So, there I am watching Cold Case, which is one of those shows that one watches only so that one can properly enjoy the MadTV send-up of it, when all of a sudden it dawns on me that this particular episode is strangely biased against guns and violent video games.
You know how it came out a couple of years ago that the government had some kind of arrangement with Television that, if shows had a sufficient anti-drug message, they’d reap some governmental benefit? I don’t remember the particulars, just that the government was encouraging shows to subtly preach that drugs are bad.
Watching this show last night?
I’ve begun to suspect that there may be a similar program against guns, if not also violent video games.
The premise of the episode was that there was a mall shooting, similar to Columbine, in which two deranged kids opened fire on a mall full of people, killing some number of them before killing themselves. A video tape of the shooting appears after a number of years and it becomes clear that there was third person involved in the shootings in some regard, because the killers pass the camera off to that person before they start shooting.
It turns out that, right before the shooting, the local jocks gang-raped a girl and she was the one who encouraged the murderous kids to pick that day, of all days, to start their rampage.
The big plot hole being that they came to the mall with knapsacks full of guns. Did they carry their arsenal with them every place, just in case one day they’d meet a girl who encouraged them to start shooting? Did they plan on committing the murders that day and she just happened to coincidentally also be in a situation where she’d like them to start shooting?
I don’t know. It was a big enough problem with the plot that I kind of couldn’t get past it.
But so, the police go to interview the parents of one of the shooters and the whole point of the interview seems to be so that the police can make all kinds of snarky, judgmental comments about how come he needs such high-powered weaponry. Now, if the police had wanted to make snarky, judgmental comments about how he’s a shitty gun owner for not noticing that his son seems to be carrying said weapons around with him 24/7, I’d be with them.
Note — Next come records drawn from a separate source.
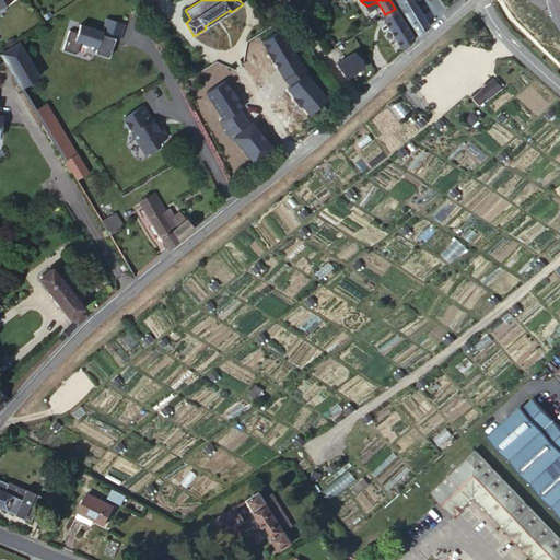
[(429,23),(432,21),(426,11),(422,13),(413,0),(396,0),(410,21),(418,34),(429,25),(429,23)]
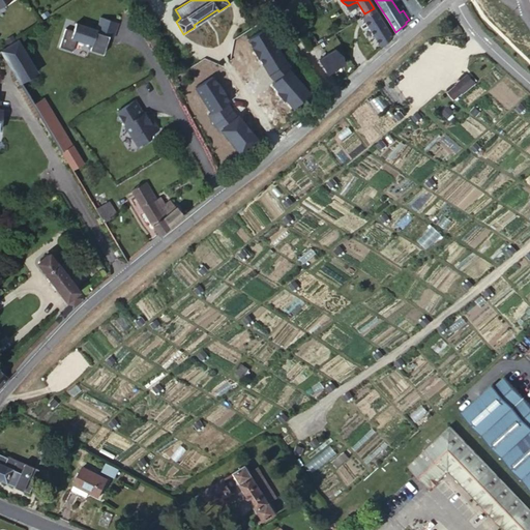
[(361,17),(381,47),(391,36),(391,35),(383,23),(374,8),(364,13),(361,17)]
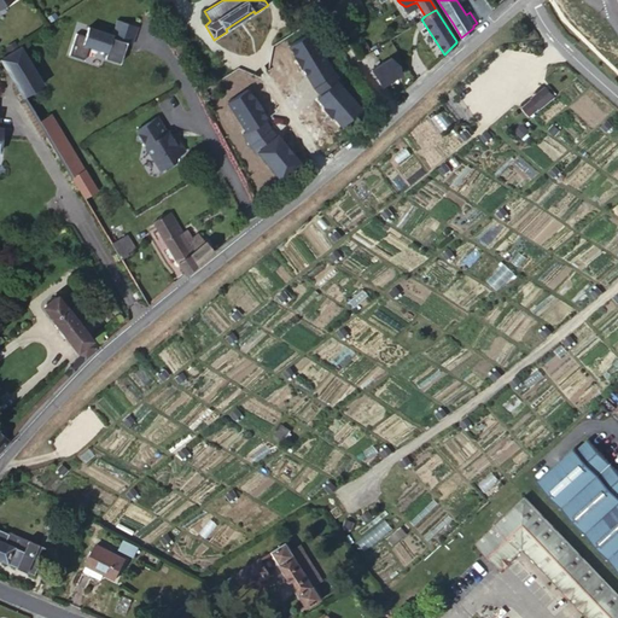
[(169,18),(164,22),(169,31),(175,28),(169,18)]
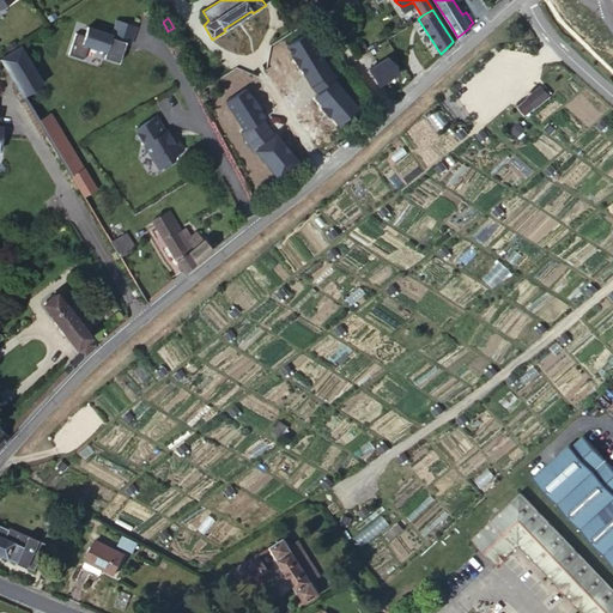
[(138,29),(117,22),(113,36),(89,28),(86,37),(77,34),(70,55),(84,61),(89,47),(107,53),(104,60),(119,65),(126,46),(131,47),(138,29)]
But this kind of gratuitous "If you’re such a good person, why do you own guns like that?" tone? It just seemed weird.
And then, at the end of the episode, the girl who was the "trigger" for the killings goes to the mall with a gun and threatens to kill herself because she deserves to be punished, at which point, the main character has to go and deliver a heart-felt speech about how guns never just punish the person they’re aimed at, but punish all kinds of innocent bystanders.
All the while, mind you, the main character is armed and both characters are surrounded by an armed SWAT team. It was really as if the moral of the show was that good people don’t need guns–only bad guys and the people supposed to protect us from bad guys need them.
Which, maybe even is also fine, as far as morals go, if you like your TV shows with morals.
But the thing is that the whole show seemed to be some meditation on just who’s to blame when something like this happens and the conclusion the show seems to come to is that the blame always exists outside the person.
Why did those two kids open fire on a crowded mall? According to the show, it’s because they had access to guns, because they played violent video games, because some girl told them to, because the jocks picked on them, because other people said they said they wanted to be famous etc. etc. But the thing is that we never get to see what motivates them internally. Were they crazy? Angry? Who knows?
And all the solutions that the show toys with seem then really hollow. Would these kids have done that if they hadn’t had easy access to guns? Would they have found some other way to wreck havoc? Who knows? They seemed deliberately indecipherable, which left the blame to be put on everyone but them.
I’m all for collectivity, in a lot of respects. But this aspect of it troubles me deeply. People are responsible for their own actions. We can understand a lot about why they chose those actions and not others based on their circumstances, and, because of that understanding, we can and, I think, often, should feel some measure of sympathy for how they ended up doing what they did and should work to help other folks not end up in those circumstances.
But at the end of the day, each person must be responsible for his or her own actions. It’s trite when the NRA says it, but it’s true. If I deliberately aim a gun at you and pull the trigger, it is not, ultimately, the gun’s fault that I shot you.
It bothers me to see television shows devoted to proving otherwise.